Baller-Gerold-SyndromQ82.85
Synonym(e)
Erstbeschreiber
Baller F, 1950
Definition
Das Baller-Gerold-Syndrom (BGS) ist eine sehr seltene Erkrankung, die durch die vorzeitige Verschmelzung bestimmter Schädelknochen (Kraniosynostose) und Anomalien der Arm- und Handknochen gekennzeichnet ist. Menschen mit Baller-Gerold-Syndrom haben vorzeitig verschmolzene Schädelknochen. Diese Veränderungen führen zu einem abnorm geformten Kopf, einer vorstehenden Stirn und vorgewölbten Augen mit flachen Augenhöhlen (Augenproptose). Zu den weiteren charakteristischen Gesichtsmerkmalen gehören Hypertelorismus, Mikrostomie und eine sattelförmige dysplastische Nase. Weiterhin Oligodaktylie und missgebildete oder fehlende Daumen.
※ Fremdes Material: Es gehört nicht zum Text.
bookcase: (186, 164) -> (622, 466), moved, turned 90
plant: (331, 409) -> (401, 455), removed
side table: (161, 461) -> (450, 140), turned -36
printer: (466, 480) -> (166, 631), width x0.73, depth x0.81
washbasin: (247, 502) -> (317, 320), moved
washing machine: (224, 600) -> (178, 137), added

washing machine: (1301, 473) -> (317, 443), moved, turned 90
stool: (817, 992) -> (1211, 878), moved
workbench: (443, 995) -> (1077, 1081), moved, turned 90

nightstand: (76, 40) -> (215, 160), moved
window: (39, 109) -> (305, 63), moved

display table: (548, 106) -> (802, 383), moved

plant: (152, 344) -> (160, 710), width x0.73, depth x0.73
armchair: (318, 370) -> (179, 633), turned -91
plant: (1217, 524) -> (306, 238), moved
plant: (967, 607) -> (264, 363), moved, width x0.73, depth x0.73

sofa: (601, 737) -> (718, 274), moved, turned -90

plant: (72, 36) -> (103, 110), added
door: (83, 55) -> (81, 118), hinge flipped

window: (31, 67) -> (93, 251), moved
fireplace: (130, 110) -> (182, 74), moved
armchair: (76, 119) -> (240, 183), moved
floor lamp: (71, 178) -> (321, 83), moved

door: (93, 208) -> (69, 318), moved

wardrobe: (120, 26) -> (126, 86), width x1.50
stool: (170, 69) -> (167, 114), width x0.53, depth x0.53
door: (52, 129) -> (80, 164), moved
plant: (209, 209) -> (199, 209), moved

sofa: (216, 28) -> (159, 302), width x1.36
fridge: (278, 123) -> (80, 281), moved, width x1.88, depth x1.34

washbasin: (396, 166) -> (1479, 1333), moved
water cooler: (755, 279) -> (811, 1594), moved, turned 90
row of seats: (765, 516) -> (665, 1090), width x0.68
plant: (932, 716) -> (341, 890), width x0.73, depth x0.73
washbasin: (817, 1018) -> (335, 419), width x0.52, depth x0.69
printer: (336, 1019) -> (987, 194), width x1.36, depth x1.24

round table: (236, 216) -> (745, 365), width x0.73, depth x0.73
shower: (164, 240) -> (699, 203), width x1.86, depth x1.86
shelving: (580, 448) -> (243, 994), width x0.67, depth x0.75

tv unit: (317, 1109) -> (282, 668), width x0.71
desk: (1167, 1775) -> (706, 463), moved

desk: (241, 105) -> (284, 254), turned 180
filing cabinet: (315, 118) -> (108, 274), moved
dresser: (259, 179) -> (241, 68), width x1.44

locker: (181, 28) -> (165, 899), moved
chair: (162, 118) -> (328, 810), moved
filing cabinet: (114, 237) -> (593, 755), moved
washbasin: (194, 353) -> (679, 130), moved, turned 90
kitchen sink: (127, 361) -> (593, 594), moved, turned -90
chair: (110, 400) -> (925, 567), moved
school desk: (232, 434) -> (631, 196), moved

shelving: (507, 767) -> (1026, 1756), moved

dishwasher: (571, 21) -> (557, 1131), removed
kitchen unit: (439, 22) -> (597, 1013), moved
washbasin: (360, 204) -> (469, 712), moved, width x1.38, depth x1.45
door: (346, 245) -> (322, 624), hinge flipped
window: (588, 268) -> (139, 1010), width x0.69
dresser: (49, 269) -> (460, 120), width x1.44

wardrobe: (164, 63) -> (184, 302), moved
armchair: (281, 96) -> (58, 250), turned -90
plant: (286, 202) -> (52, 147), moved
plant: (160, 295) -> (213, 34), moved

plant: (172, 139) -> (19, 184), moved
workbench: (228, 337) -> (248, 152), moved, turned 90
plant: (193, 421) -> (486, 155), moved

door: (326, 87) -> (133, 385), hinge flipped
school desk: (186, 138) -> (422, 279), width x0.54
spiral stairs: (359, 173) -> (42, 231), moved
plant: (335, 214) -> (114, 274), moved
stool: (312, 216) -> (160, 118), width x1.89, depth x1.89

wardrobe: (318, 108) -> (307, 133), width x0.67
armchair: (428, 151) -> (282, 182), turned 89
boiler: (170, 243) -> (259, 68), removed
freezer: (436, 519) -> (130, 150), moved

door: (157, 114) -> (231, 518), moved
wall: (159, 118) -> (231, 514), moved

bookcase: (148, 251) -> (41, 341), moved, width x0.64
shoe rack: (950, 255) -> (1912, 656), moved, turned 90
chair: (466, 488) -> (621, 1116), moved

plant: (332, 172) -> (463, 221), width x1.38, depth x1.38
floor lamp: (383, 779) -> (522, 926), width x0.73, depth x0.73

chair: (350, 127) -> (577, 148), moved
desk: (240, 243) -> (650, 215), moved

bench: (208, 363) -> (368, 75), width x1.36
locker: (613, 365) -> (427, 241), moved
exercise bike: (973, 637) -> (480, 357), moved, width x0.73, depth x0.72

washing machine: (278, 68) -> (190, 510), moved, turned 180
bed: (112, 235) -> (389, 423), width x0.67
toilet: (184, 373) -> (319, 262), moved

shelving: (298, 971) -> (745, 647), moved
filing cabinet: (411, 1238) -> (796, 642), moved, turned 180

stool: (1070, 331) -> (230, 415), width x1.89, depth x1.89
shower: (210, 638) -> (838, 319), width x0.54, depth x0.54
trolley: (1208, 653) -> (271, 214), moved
Menschen mit Baller-Gerold-Syndrom können eine Reihe weiterer Anzeichen und Symptome aufweisen, darunter langsames Wachstum ab dem Säuglingsalter, Kleinwuchs und missgebildete oder fehlende Kniescheiben (Patellae). Einige Monate nach der Geburt können sich Zeichen einer Poikilodermie zunächst an Armen und Beinen, später auch an anderen Körperpartien einstellen (Van Maldergem L et al. 2022). Insofern sind auch wie beim Rothmund-Thomson-Syndrom vermehrt epitheliale Neoplasien (spinozelluläre Karzinome, Basazellkarzinome) zu erwarten.
Ätiopathogenese
Ursächlich liegt dem Syndrom eine Mutation im RECQL4-Gen zugrunde.
Hinweis(e)
Die vielfältigen Symptome des Baller-Gerold-Syndroms überschneiden sich mit Merkmalen des Rothmund-Thomson-Syndroms und dem RAPADILINO-Syndrom. Diese Syndrome sind ebenfalls durch Radialstrahlendefekte, Skelettanomalien und langsames Wachstum gekennzeichnet und sind mit Mutationen in dem selben Gen assoziiert. Aufgrund dieser klinischen Analogien wird vermutet dass es sich bei dem Baller-Gerold-Syndrom, dem Rothmund-Thomson-Syndrom sowie dem RAPADILINO-Syndrom um Varianten eines einziges Syndroms handelt.
Literatur
- Baller F (1950) Radiusaplasie und Inzucht. Z. Menschl. Vererb. Konstitutionsl 29: 782-790.
- Cohen MM et al. (1996) Is there a Baller-Gerold syndrome? (Editorial) Am. J. Med. Genet. 61: 63-64.
- Gerold M (1959) Frakturheilung bei einem seltenen Fall kongenitaler Anomalie der oberen Gliedmassen. (Healing of a fracture in an unusual case of congenital anomaly of the upper extremities). Zbl. Chir. 84: 831-834.
- Kääriäinen H et al. (1989) RAPADILINO syndrome with radial and patellar aplasia/hypoplasia as main manifestations. In: American journal of medical genetics 33: 346–351.
- Lu H et al. (2011) Human RecQ Helicases in DNA Double-Strand Break Repair. Front Cell Dev Biol9:640755.
- Megarbane A et al. (2000) Overlap between Baller-Gerold and Rothmund-Thomson syndrome. Clin. Dysmorph. 9: 303-305.
- Siitonen HA et al. (2003) Molecular defect of RAPADILINO syndrome expands the phenotype spectrum of RECQL diseases. In: Human Molecular Genetics 21: 2837–2844.
- Van Maldergem L et al. (2006) Revisiting the craniosynostosis-radial ray hypoplasia association: Baller-Gerold syndrome caused by mutations in the RECQL4 gene. J Med Genet 43: 148-152.
- Van Maldergem L et al. (2022) In: Adam MP et al. GeneReviews [Internet]. Seattle (WA): University of Washington, Seattle; 1993–2022.